PROBLEM.
Look at each line of the records and count those with "улица" in them. Please answer with the count alone.

Dataset entries
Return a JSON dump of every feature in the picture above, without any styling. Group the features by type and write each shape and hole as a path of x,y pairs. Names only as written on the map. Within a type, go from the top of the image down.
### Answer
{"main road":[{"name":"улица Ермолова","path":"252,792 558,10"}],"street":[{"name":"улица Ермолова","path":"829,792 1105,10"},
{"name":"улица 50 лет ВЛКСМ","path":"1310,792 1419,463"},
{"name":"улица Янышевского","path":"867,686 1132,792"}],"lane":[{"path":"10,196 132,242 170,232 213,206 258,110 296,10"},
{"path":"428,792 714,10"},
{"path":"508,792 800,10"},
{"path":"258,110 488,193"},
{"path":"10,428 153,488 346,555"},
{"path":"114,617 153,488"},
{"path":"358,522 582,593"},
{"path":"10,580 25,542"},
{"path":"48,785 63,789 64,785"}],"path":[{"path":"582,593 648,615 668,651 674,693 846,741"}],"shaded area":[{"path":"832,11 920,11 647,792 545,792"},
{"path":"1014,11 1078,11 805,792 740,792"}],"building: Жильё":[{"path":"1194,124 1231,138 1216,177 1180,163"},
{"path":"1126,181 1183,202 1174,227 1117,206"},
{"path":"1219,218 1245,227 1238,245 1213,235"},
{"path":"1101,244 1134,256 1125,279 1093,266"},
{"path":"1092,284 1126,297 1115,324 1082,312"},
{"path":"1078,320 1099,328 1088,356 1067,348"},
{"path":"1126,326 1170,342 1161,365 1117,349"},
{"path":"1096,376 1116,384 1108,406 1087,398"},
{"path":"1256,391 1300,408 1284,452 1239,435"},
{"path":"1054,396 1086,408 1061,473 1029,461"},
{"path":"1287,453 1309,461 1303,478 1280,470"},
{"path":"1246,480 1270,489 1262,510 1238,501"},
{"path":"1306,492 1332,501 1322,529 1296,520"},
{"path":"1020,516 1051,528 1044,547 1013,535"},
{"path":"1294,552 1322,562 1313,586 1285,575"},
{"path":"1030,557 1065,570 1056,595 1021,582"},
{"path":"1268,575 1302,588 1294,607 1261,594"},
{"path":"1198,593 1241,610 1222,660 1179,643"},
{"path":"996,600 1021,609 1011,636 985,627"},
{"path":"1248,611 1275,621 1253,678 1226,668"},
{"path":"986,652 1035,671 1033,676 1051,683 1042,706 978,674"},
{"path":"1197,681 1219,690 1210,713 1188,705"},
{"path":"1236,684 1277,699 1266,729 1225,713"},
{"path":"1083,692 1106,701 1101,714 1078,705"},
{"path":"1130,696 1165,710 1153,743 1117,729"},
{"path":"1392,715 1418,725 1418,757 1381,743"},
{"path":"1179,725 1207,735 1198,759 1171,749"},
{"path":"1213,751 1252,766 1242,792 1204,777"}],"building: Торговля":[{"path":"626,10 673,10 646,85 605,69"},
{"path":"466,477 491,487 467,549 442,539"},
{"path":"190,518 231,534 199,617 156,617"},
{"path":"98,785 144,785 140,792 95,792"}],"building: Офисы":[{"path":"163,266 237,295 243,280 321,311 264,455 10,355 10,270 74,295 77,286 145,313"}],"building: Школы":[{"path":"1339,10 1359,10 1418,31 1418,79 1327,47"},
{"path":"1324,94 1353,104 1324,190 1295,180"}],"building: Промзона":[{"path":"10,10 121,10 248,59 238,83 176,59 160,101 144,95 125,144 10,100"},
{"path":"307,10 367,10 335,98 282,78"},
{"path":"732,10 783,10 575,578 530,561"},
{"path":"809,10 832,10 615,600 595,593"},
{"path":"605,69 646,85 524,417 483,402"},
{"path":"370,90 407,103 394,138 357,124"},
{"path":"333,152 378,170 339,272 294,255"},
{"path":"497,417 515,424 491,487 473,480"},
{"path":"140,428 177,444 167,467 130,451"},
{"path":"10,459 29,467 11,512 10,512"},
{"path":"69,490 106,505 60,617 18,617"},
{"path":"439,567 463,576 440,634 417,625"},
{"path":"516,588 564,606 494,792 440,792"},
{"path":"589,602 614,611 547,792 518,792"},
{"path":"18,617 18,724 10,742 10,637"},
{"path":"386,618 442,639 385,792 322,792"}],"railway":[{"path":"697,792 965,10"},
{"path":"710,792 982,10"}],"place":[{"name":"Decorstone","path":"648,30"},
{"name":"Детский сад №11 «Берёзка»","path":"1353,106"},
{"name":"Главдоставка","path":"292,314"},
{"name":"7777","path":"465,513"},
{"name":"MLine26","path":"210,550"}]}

YOUR SOLUTION.
3